Repeat every line of the listing below word for word, leaving out the pictures.

** Data entries **
===
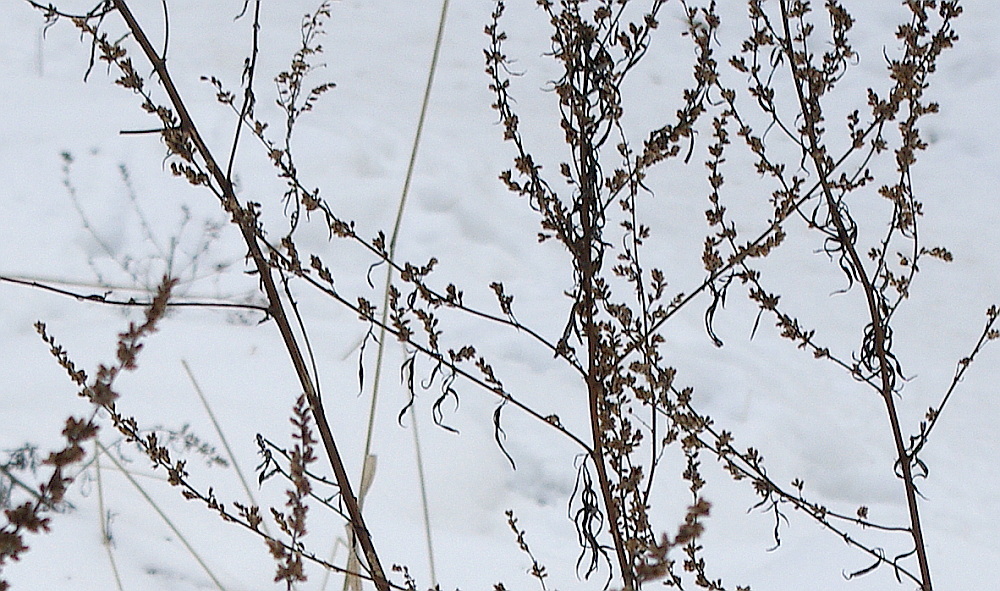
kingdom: Plantae
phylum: Tracheophyta
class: Magnoliopsida
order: Asterales
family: Asteraceae
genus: Artemisia
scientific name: Artemisia vulgaris
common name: Mugwort
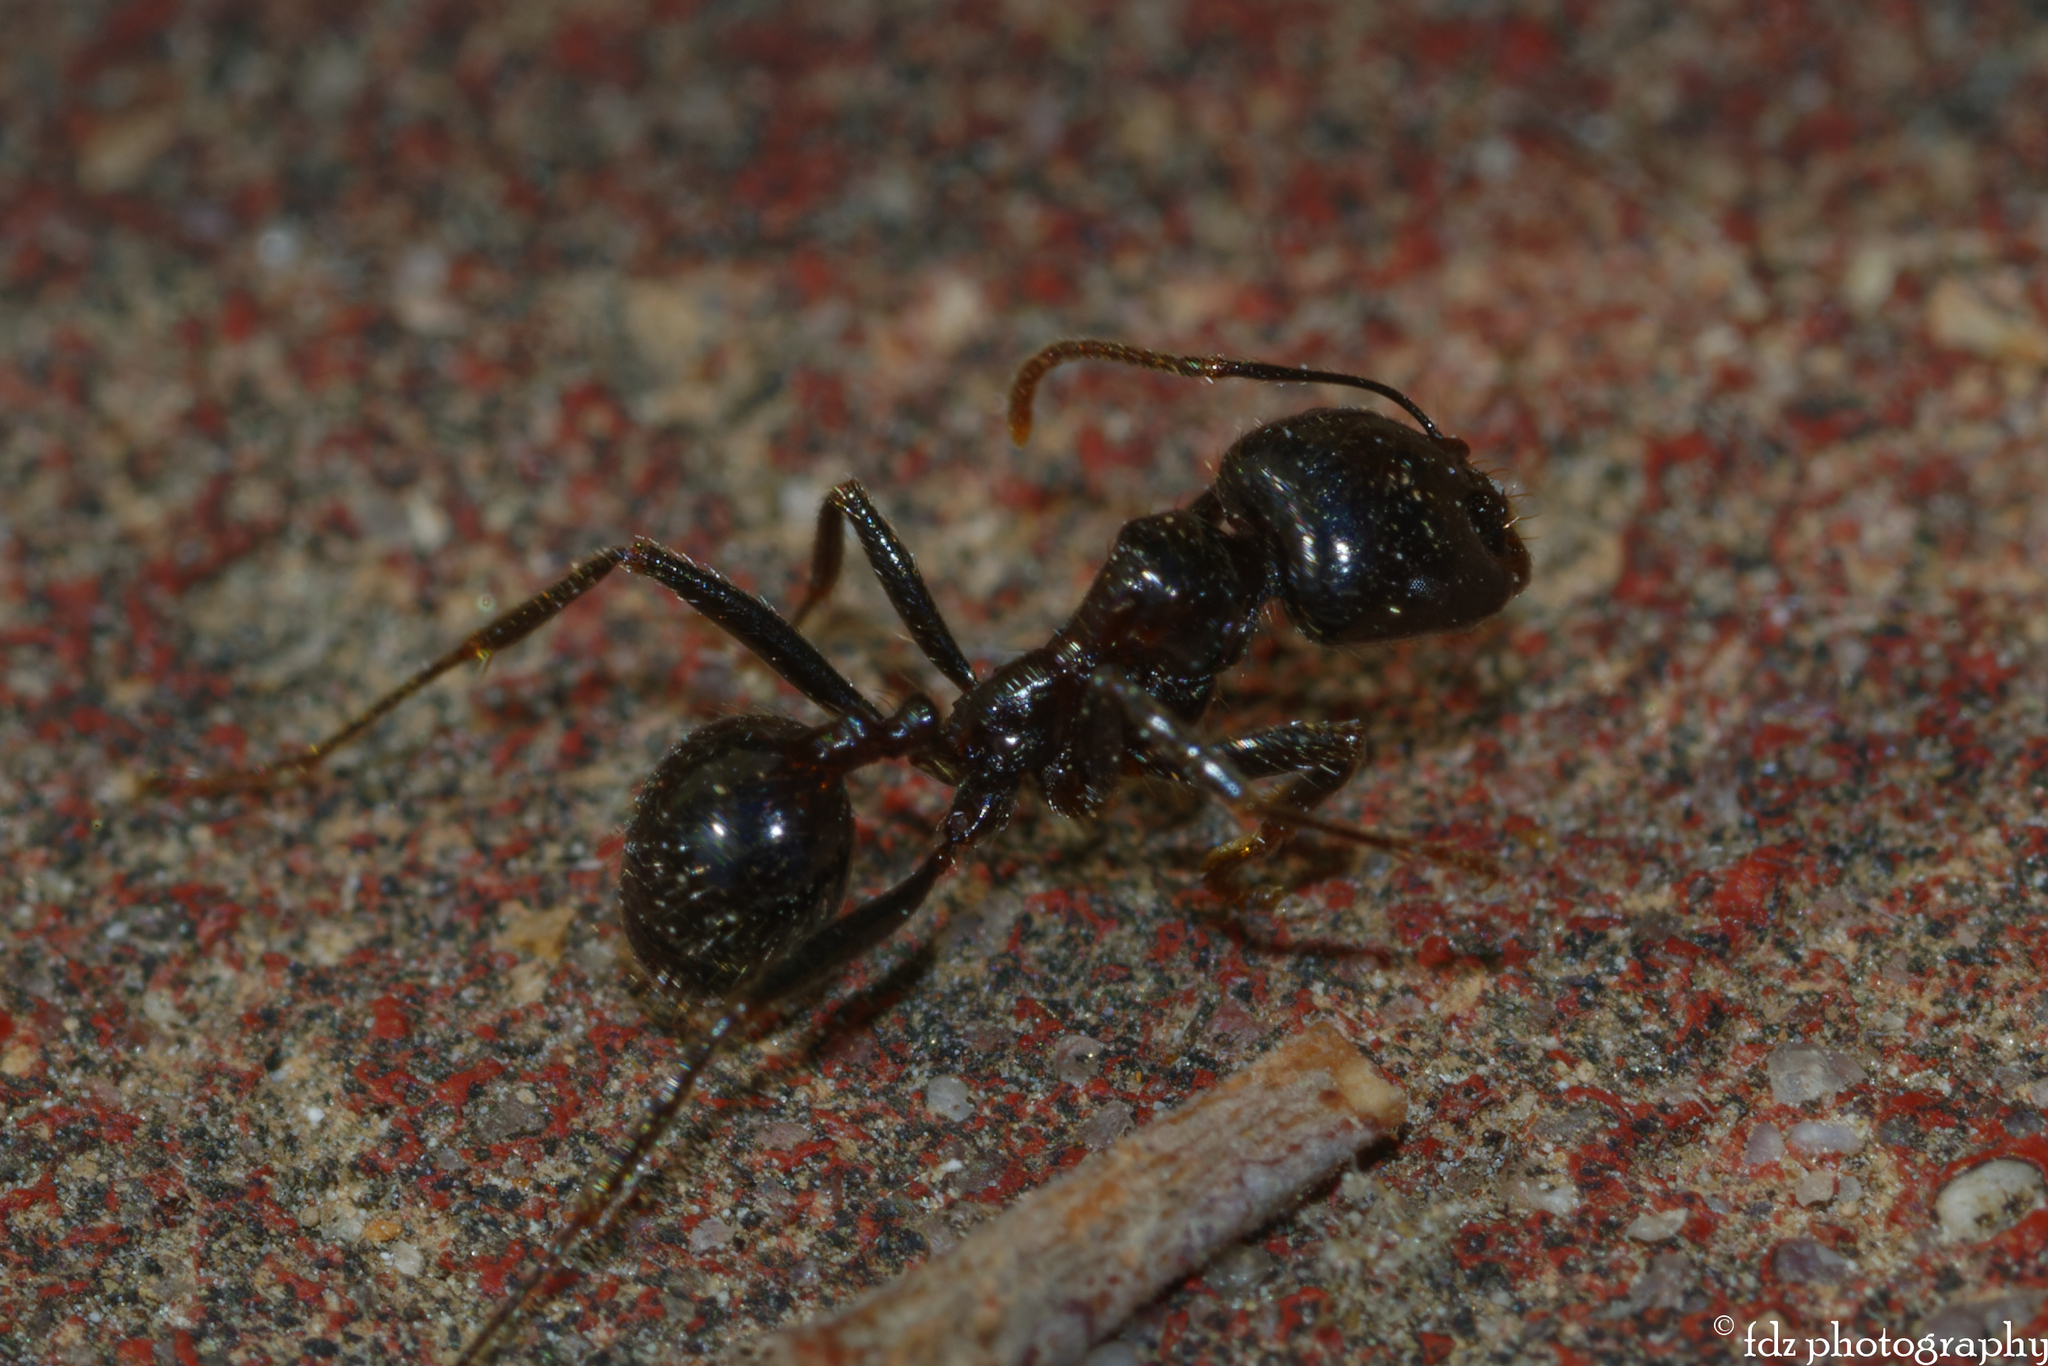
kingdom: Animalia
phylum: Arthropoda
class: Insecta
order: Hymenoptera
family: Formicidae
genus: Messor
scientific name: Messor barbarus
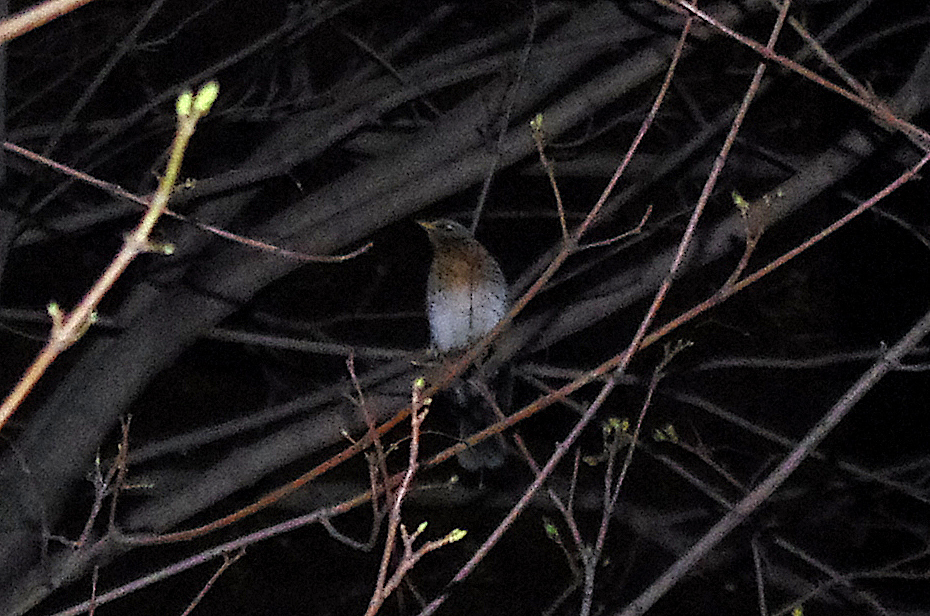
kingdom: Animalia
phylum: Chordata
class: Aves
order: Passeriformes
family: Turdidae
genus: Turdus
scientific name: Turdus pilaris
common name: Fieldfare
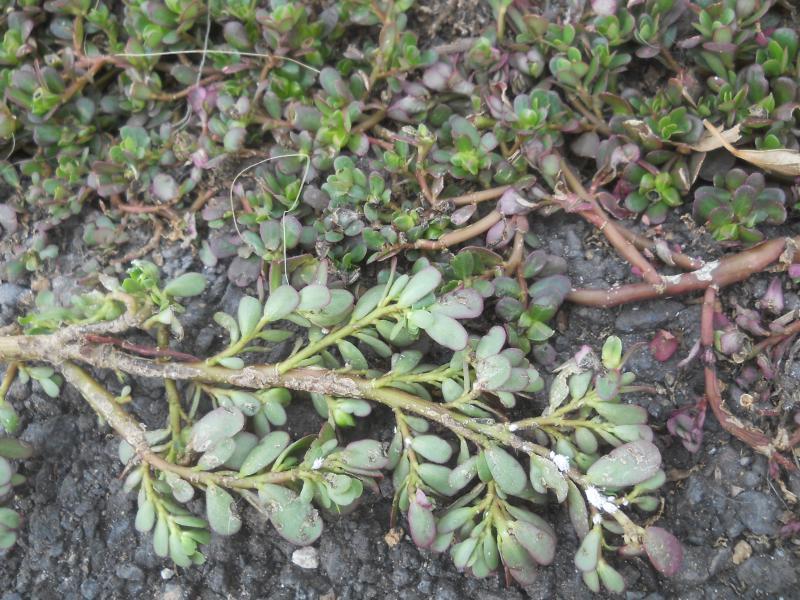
===
** Exercise answer **
kingdom: Plantae
phylum: Tracheophyta
class: Magnoliopsida
order: Asterales
family: Asteraceae
genus: Artemisia
scientific name: Artemisia vulgaris
common name: Mugwort
kingdom: Animalia
phylum: Arthropoda
class: Insecta
order: Hymenoptera
family: Formicidae
genus: Messor
scientific name: Messor barbarus
kingdom: Animalia
phylum: Chordata
class: Aves
order: Passeriformes
family: Turdidae
genus: Turdus
scientific name: Turdus pilaris
common name: Fieldfare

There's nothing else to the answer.